### TEXTO FORNECIDO
Riscos “administráveis”
“Diante do Covid-19, que foi inesperado e dramático, teria sido social e politicamente inaceitável para os bancos centrais dizer: ‘Dado o risco de que isto não funcione bem, não faremos nada'”, disse Carstens.
“Nós precisávamos responder, mas isso não significa que sejamos cegos ou descuidados. Não tem sido fácil, e pode ser mais difícil no futuro, mas os riscos que foram assumidos são administráveis”.
Tais argumentos não convencem a todos, inclusive os críticos do Banco Nacional Suíço (SNB). O banco central da Suíça tem enfrentado pressão constante desde que adotou (e mais tarde abandonou) uma indexação do euro ao franco suíço e depois jurou imprimir somas ilimitadas de dinheiro e introduzir taxas de juros negativas.
A decisão súbita de desacoplar o franco do euro em 2015 causou um pandemônio depois de surpreender os mercados. A medida deu novo impulso aos críticos políticos que queriam que o banco central fosse chamado a prestar contas por suas políticas.
Mas os esforços para forçar o SNB a mudar sua política monetária, adicionar mais ouro ao seu balanço patrimonial e assumir o papel de imprimir dinheiro como banco comercial falharam, mesmo nos referendos.
História de sucesso
Enquanto isso, o BIS prossegue serenamente seu trabalho, intocado por disputas locais que envolvem bancos centrais individuais. Gradualmente, o BIS abriu a associação de novos membros para incorporar 63 bancos centrais e opera com mais de 600 funcionários e dois escritórios regionais, em Hong Kong e no México.
O BIS administra os ativos dos bancos centrais, ganhando o título não oficial de “o banco para banqueiros centrais”. Através destas atividades, obteve cerca de US$ 1,7 bilhões (CHF1,6 bilhões) em lucros no ano passado a partir desta atividade.
Ele também construiu uma reputação formidável por suas pesquisas detalhadas sobre o mundo das finanças e está criando uma série de centros de inovação ao redor do mundo para se manter a par das mais recentes inovações financeiras, principalmente as moedas criptográficas e as finanças ecológicas.
“É notável que o BIS continua ancorado na Basiléia e não se mudou para Londres ou Nova York”, disse Gerlach. “É uma história de sucesso suíço da mesma forma que os britânicos começaram a vir para os hotéis suíços para as férias de inverno há 150 anos”.
O que é?
O Banco de Compensações InternacionaisLink externo (BIS) foi criado na Basiléia em 1930 para garantir que a Alemanha pagasse compensações financeiras (reparações) aos vencedores da Primeira Guerra Mundial.
Essa missão foi concluída apenas parcialmente, pois as reparações foram posteriormente abandonadas, com a Alemanha submergindo no caos econômico.

### REQUISITOS DO EXERCÍCIO
1 > De acordo com o texto sobre o Banco de Compensações Internacionais, onde estão situados os dois escritórios regionais do BIS?
2 > Transcreva fielmente o trecho do texto sobre o Banco de Compensações Internacionais, começando em “A decisão súbita” e terminando em “por suas políticas.”.
As entradas constituem material à parte, sem relação com o texto.

### INFORMAÇÕES FORNECIDAS
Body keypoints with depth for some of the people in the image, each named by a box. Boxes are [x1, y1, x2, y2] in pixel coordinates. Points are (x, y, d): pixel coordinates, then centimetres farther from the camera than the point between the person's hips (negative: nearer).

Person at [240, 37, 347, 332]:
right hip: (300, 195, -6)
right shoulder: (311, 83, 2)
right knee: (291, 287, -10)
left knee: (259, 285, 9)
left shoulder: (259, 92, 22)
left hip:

### RESULTADOS DAS TAREFAS
1 > Em Hong Kong e no México.

2 >
A decisão súbita de desacoplar o franco do euro em 2015 causou um pandemônio depois de surpreender os mercados. A medida deu novo impulso aos críticos políticos que queriam que o banco central fosse chamado a prestar contas por suas políticas.